Fundador do Podemos teme retrocesso na América Latina

Jornal GGN – Juan Carlos Monedero, um dos criadores do partido espanhol Podemos, surgido em 2014, teme retrocesso nos avanços sociais na América Latina. Para o cientista político, as esquerdas latino-americanas cometeram o erro de atacar a pobreza, mas não conseguir engajar os cidadãos, que se tornaram apenas proprietários e consumidores.

Em entrevista para a Folha de S. Paulo, Monedero explica a ascensão do Podemos, fala das semelhanças dos fatos no início deste século e dos que precederam a Primeira Guerra Mundial, e diz que o “terrorismo financeiro, apesar de vestir terno e gravata, é tão perigoso quanto foi o nazismo”. Leia mais abaixo:

Da Folha

Criador da sigla espanhola Podemos teme retrocesso na América Latina

Colapso econômico, mudanças radicais no sistema político, escalada bélica, grande desemprego: tudo isso aconteceu nos anos que precederam a Primeira Guerra Mundial, no início do século passado. Tudo isso ocorre hoje, e as semelhanças das situações são inquietantes.
 
O alerta é do cientista político Juan Carlos Monedero, 53, um dos criadores do Podemos, o novo partido espanhol surgido em 2014, na esteira dos protestos contra a austeridade, e que se tornou a terceira força política no país nas eleições de dezembro passado.

 
Para ele, a “única varinha mágica” para sair da crise é gerar emprego –o contrário do que governos estão fazendo. E ataca: “O terrorismo financeiro, apesar de vestir terno e gravata, é tão perigoso quanto foi o nazismo nos anos 30 do século passado”, declara em entrevista à Folha.
 
Professor da Universidade Complutense de Madri, Monedero teme uma regressão política na América Latina. “Na Argentina, a metade do país não vai permitir que [Mauricio] Macri acabe com os avanços sociais dos últimos anos. Alguns, especialmente os EUA, não teriam problema em converter a América Latina em uma guerra civil permanente, como na Líbia, na Síria ou no Iraque. Confio que os governantes da esquerda estejam conscientes desse risco”, diz.

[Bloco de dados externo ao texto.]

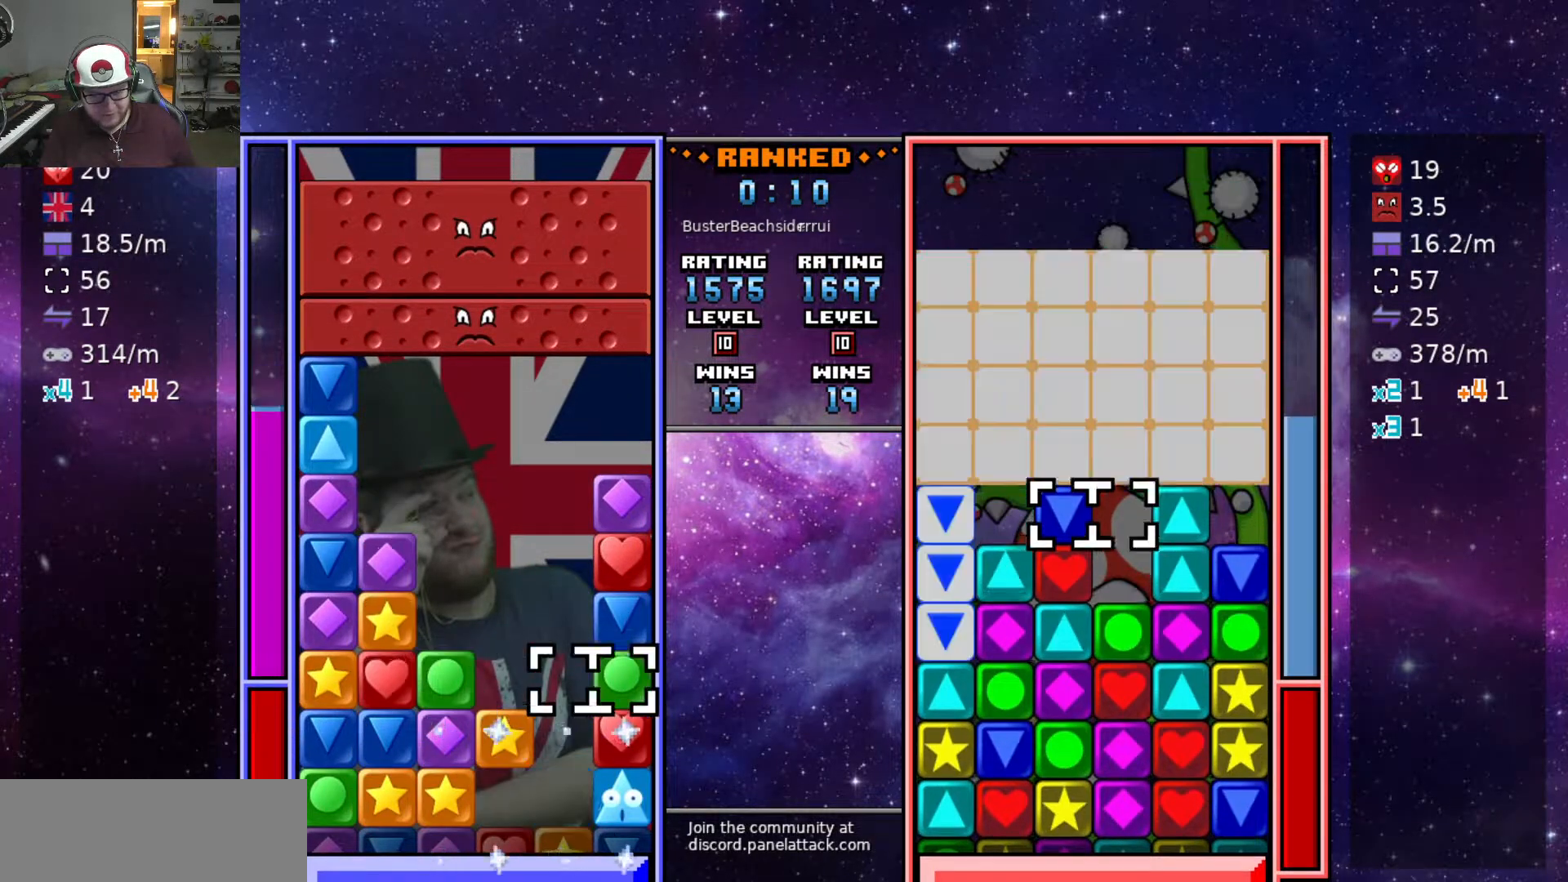
{"keys": [], "events": [[50, "d", "up"], [50, "s", "down"], [150, "s", "up"], [383, "swap2", "down"], [383, "w", "down"], [433, "w", "up"], [483, "swap2", "up"]]}
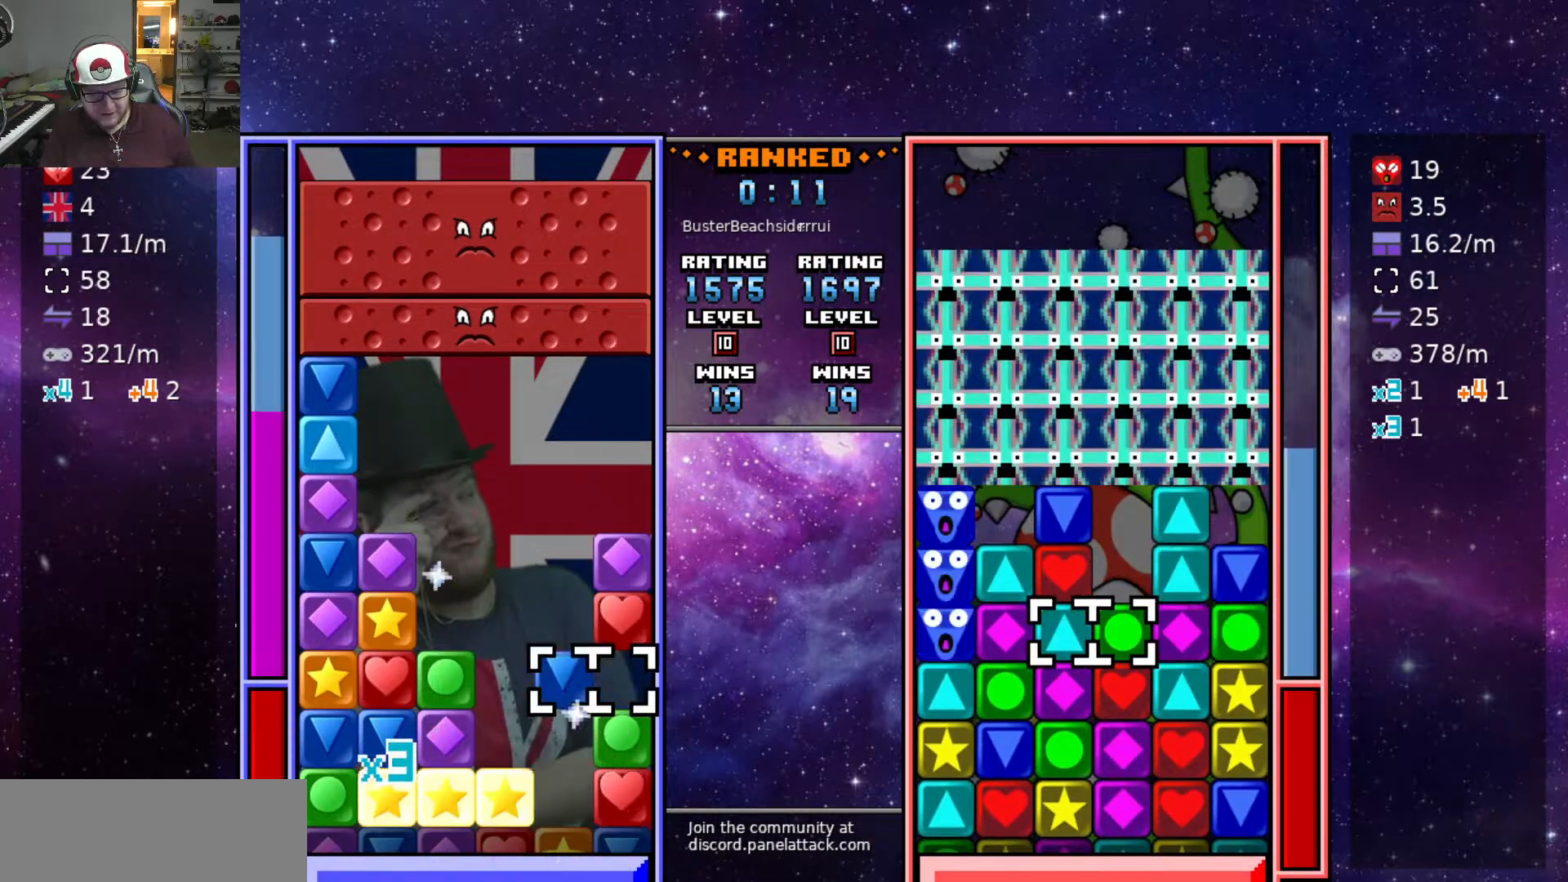
{"keys": ["a"], "events": [[33, "s", "down"], [117, "s", "up"], [117, "swap2", "down"], [217, "a", "down"], [217, "swap2", "up"], [250, "a", "up"], [250, "swap2", "down"], [350, "a", "down"], [350, "swap2", "up"], [400, "a", "up"], [483, "a", "down"]]}
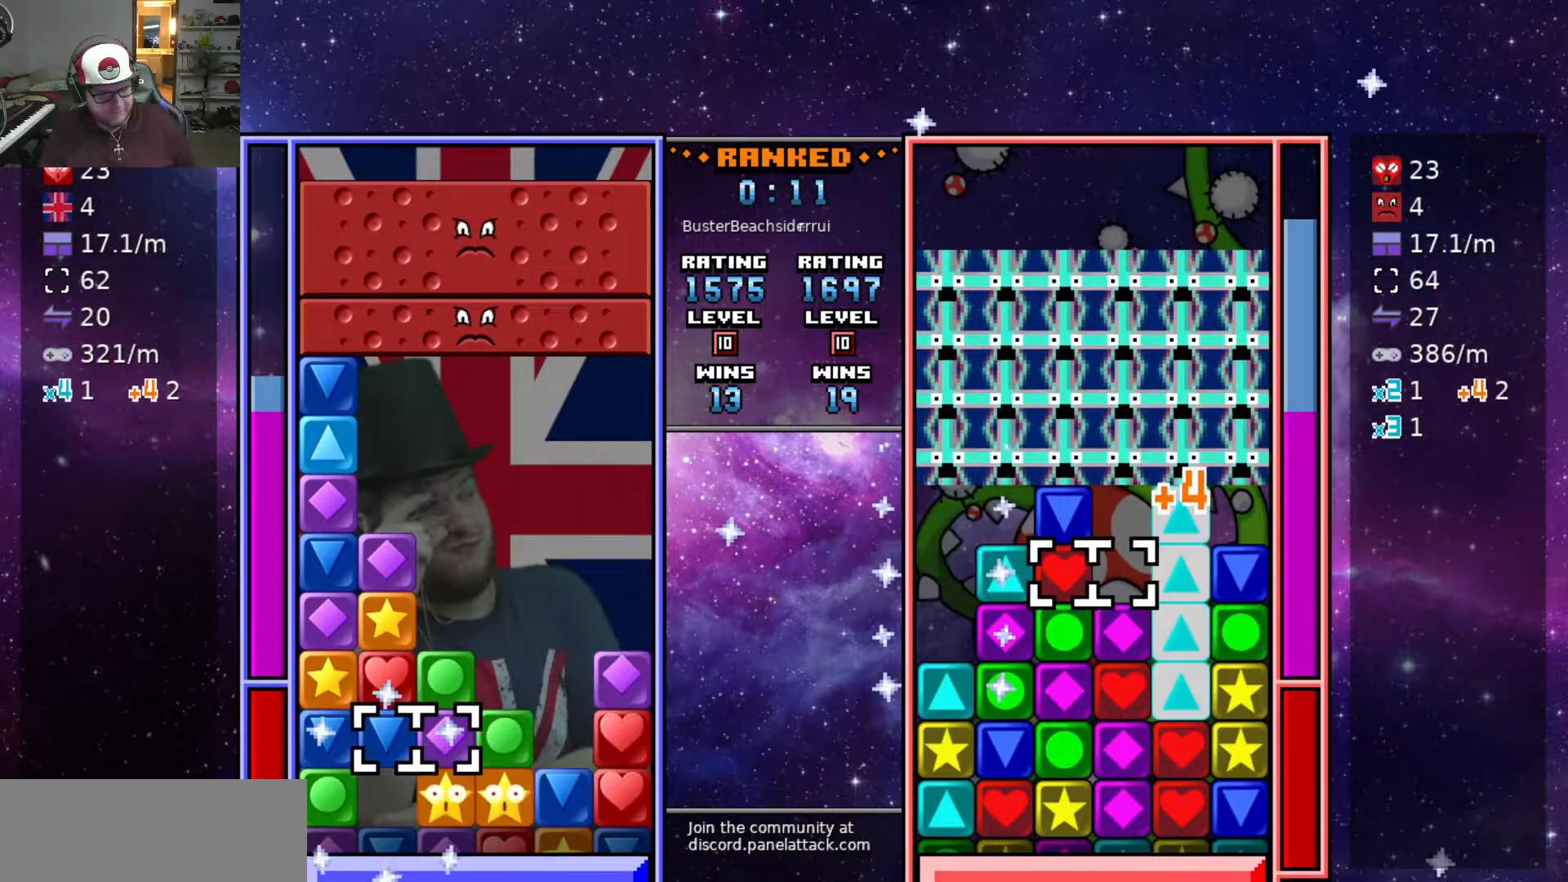
{"keys": [], "events": [[83, "a", "up"], [183, "w", "down"], [283, "w", "up"], [367, "w", "down"], [417, "w", "up"]]}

Ex-assessor de Hugo Chávez, ele afirma esperar que “a politização evite essa regressão”. Na sua análise, as esquerdas latino-americanas cometeram os mesmos erros que as europeias: atacaram a pobreza, mas não conseguiram engajar os cidadãos, que se tornaram apenas proprietários e consumidores.

Autor de “La Rebelión de los Indignados” (2011) e de “Que no nos Representan!” (2011, com Pablo Iglesias, o líder do Podemos), Monedero foi integrante da executiva do partido. Avalia que as últimas eleições espanholas enterraram o bipartidarismo no país.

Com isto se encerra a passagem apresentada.